Emorej Lynk suffered a torn ACL, MCL and meniscus in the 2A final in 2018. (Photo by Norm Maves Jr.)
Emorej Lynk suffered a torn ACL, MCL and meniscus in the 2A final in 2018. (Photo by Norm Maves Jr.)

On Nov. 24, 2018, everything seemed to be going just perfectly for Emorej Lynk.

The 6-foot-3, 210-pound running back had rushed for 140 yards and two touchdowns in the first half of the 2A football final, helping lead Kennedy to a 28-0 lead over Santiam.

The state championship performance was going to be the exclamation point to a spectacular junior season for Lynk, who was being recruited by Pac-12 and Big Sky college programs.

Then, in an instant, his world got turned upside-down. On the last play of the first half, Lynk went down in a heap at the end of a 16-yard run.

“There was no contact. I just planted wrong and twisted my knee,” said Lynk, who rushed for 1,585 yards and 23 touchdowns in 2018. “I didn't think it was serious. When I got off the field, that's when the pain started hitting me.”

It would be the final play of Lynk's high school football career. He was carted to the locker room, did not play in the second half of the Trojans' 31-20 win and was diagnosed with tears of his ACL, MCL and meniscus.

Lynk waited until the following February to have surgery, for insurance purposes, and after transferring to 6A South Salem for his senior year, he missed the 2019 football season.
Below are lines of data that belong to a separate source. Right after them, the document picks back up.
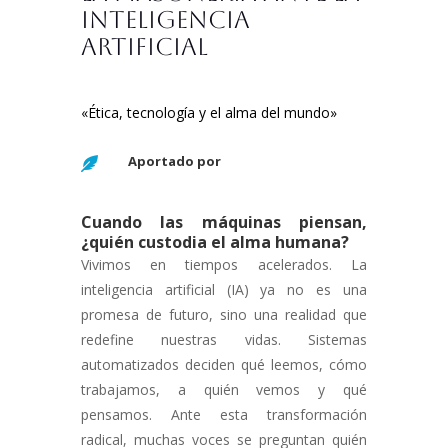
inteligencia
artificial
«Ética, tecnología y el alma del mundo
»
Aportado por

Cuando las máquinas piensan,
¿quién custodia el alma humana?
Vivimos en tiempos acelerados. La
inteligencia artificial (IA) ya no es una
promesa de futuro, sino una realidad que
redefine nuestras vidas. Sistemas
automatizados deciden qué leemos, cómo
trabajamos, a quién vemos y qué
pensamos. Ante esta transformación
radical, muchas voces se preguntan quién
His once-promising college career hung in the balance as major programs, who had been intrigued by his potential as a safety and outside linebacker, backed off.

It took a while, but Lynk finally has charted his course, signing a letter of intent last week with Western Oregon University, an NCAA Division II program. It's not the route he had anticipated, but he believes it is the right place for him to make his mark.

“With the Division I schools not communicating with me, I just felt like Western was the place to be,” Lynk said. “I've been there multiple times, and I like it.”

Lynk said he has plenty to prove to the major college programs that passed him up.

“It kind of sucks for them, honestly,” Lynk said. “I can't let up at all. I've got to go 100 percent, all the time. I've just got to have that killer mindset.”

He said that prior to his injury, UCLA, Washington, Arizona and Utah State stopped by Kennedy to see him and Montana State, Weber State and Portland State stayed in touch. After the injury, “it started dying down,” he said.

“Oregon State was the last school really talking to me,” Lynk said. “They were still talking to me after the football season at South Salem. But once basketball season started, they stopped communicating with me.”

Lynk said he was healthy enough to play at the end of the 2019 football season for South Salem, but when the Saxons struggled at the end of the year, missing the playoffs, he opted to focus on basketball.

“I was hopeful to get back to playing last season,” he said. “When they lost their last couple games, I was like, 'It's not worth trying to play or practice with them.'”

His explosiveness had returned and he was dunking two weeks before the basketball season. He was a starting guard for a South Salem team that took a 23-3 record and No. 2 seed into the 6A tournament, which was canceled on the day of the quarterfinals due to concerns about the coronavirus.

“Basketball, I feel like it was a really good test for me,” Lynk said. “I took my rehab serious, and it really paid off. I was moving pretty good, honestly.”

Lynk said he now is up to 6-4, 220, and his knee is holding up just fine in workouts.

“I've been doing a lot of activities without my knee brace, and it feels fine,” he said. “It's not giving out at all. No regression or anything.”

Now Lynk has the summer to prepare for what he hopes will be a breakout freshman season at Western Oregon, provided there is a season. Much remains up in the air, including where Lynk will line up on the field in his first game back.

“If I would've went Pac-12, they would've put me at safety or outside linebacker,” he said. “I don't think I would've been a running back because of how tall I am. But Big Sky schools, like Montana State, they wanted me at running back.”

Lynk said that Western Oregon has left the decision up to him.

“I've got to see where I want to play,” he said. “I would go for running back or linebacker. I kind of told them, wherever they need me. I can play any position, it doesn't really matter.”